Si le trafic en rue de jour, qui s'était développé il y a quelques années sur les axes St François- Chauderon et rue l'Ale-St Laurent, a pratiquement disparu, il y a toujours du trafic plus discret le soir et la nuit dans certains quartiers du centre ville. La mission du groupe Celtus est d'identifier tous les trafiquants en rue, sans cibler sur un groupe de population, mais les résultats démontrent qu'actuellement le marché de la cocaïne est majoritairement dans les mains des Africains. La marchandise transite en général par la Hollande et l'Espagne.
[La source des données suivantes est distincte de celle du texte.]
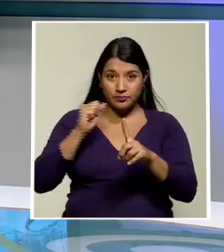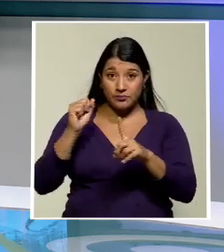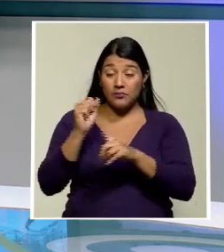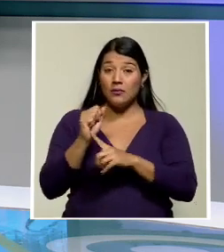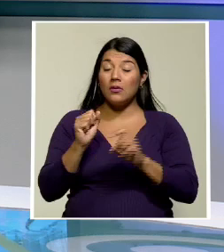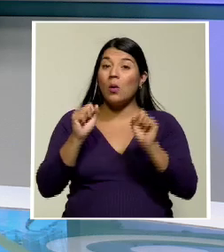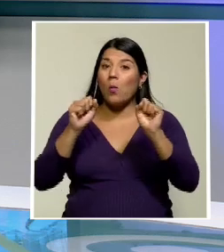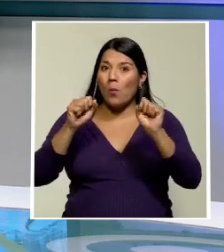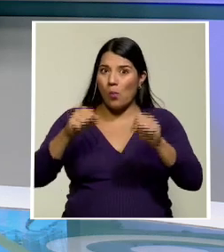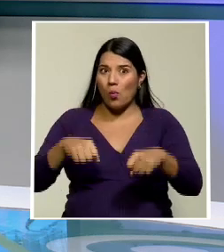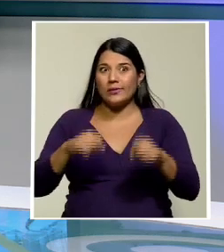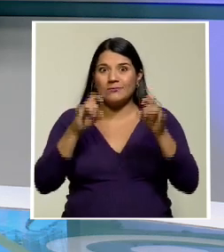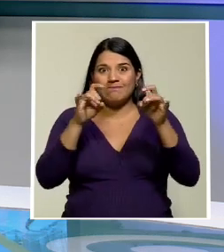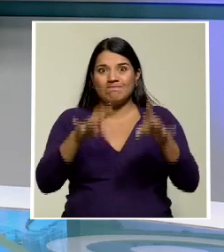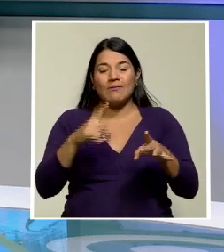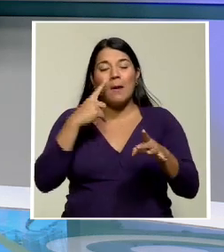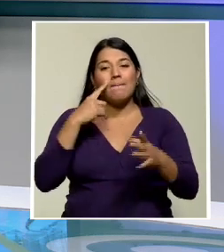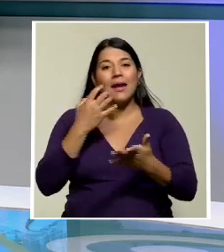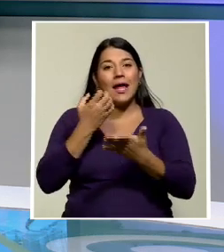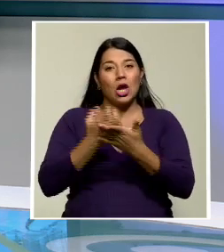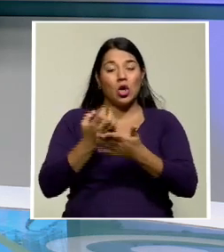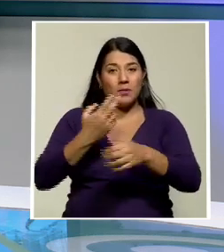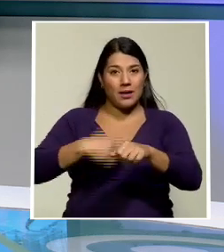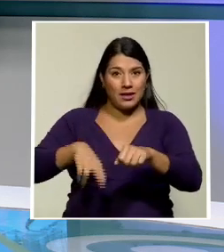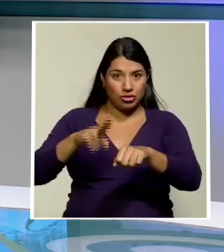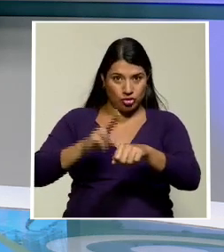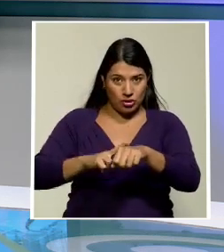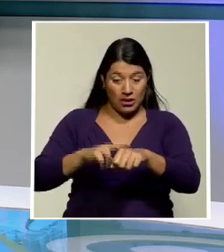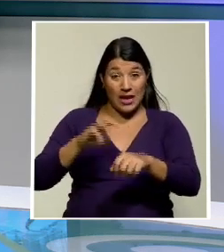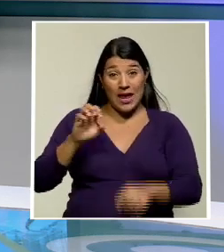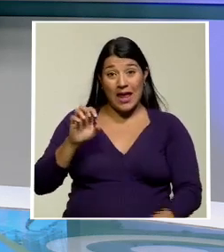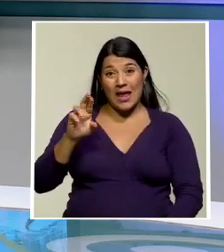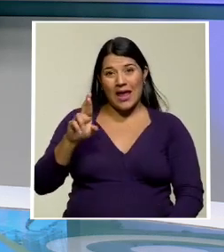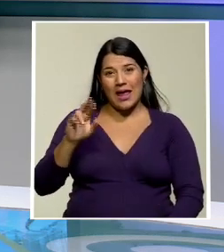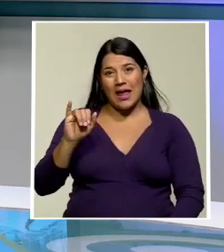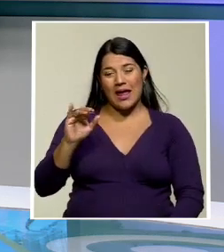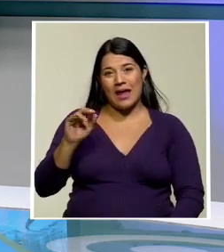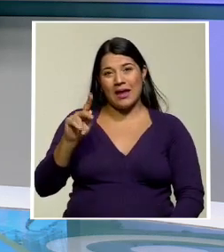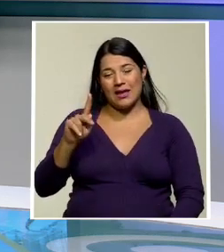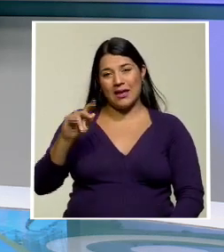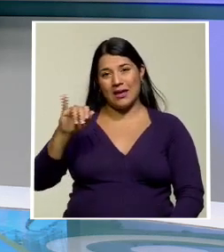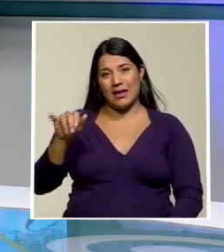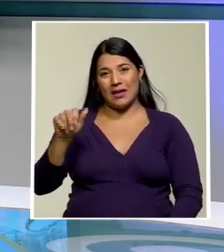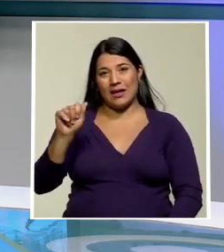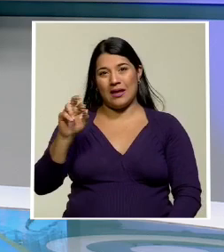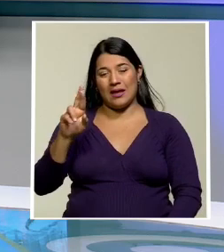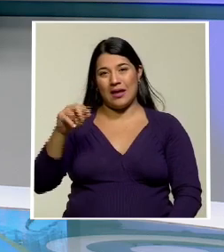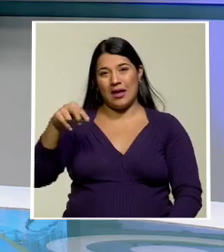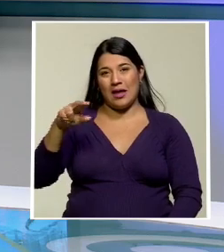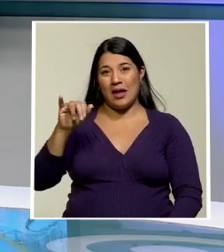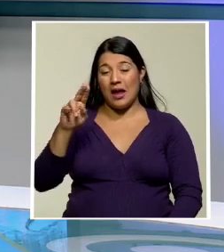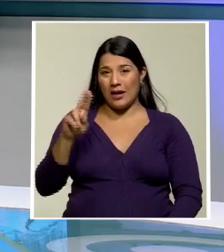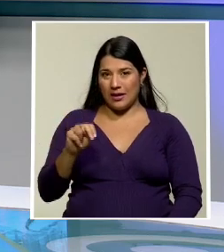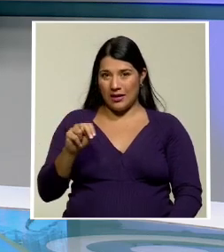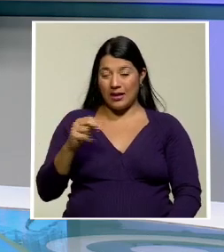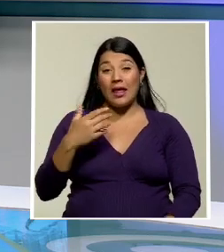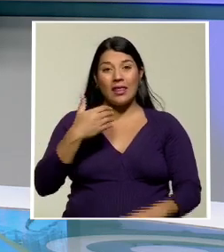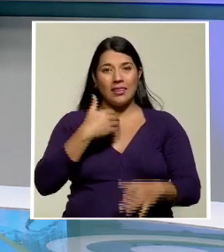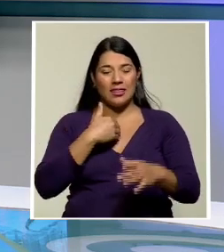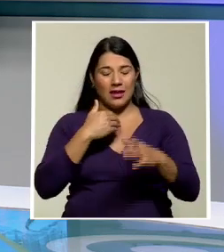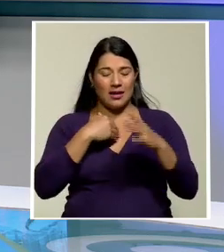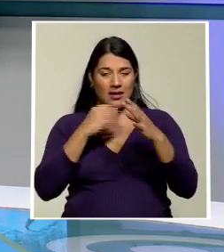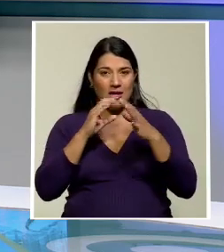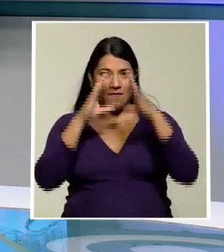podría ser nefasta para la economía nacional. Eric Jarkin nos informa sobre la increpación pública que hacen los empresarios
L'activité du groupe Celtus s'inscrit dans la mise en place par la police lausannoise d'un travail en réseau. Les agents du groupe Alpha, en uniforme et visibles dans la rue, insécurisent par leur seule présence. Les actions du groupe Celtus, orientées vers le flagrant délit, sont également déstabilisantes pour les trafiquants, mais ont peu d'effets sur la disponibilité des drogues. Par contre, les informations recueillies sur le terrain permettent de compléter les renseignements à disposition des inspecteurs de la brigade des stupéfiants pour enquêter sur les réseaux locaux et sur les sources d'approvisionnement. Et c'est grâce à ce dispositif complet que la lutte contre le trafic se révèle efficace.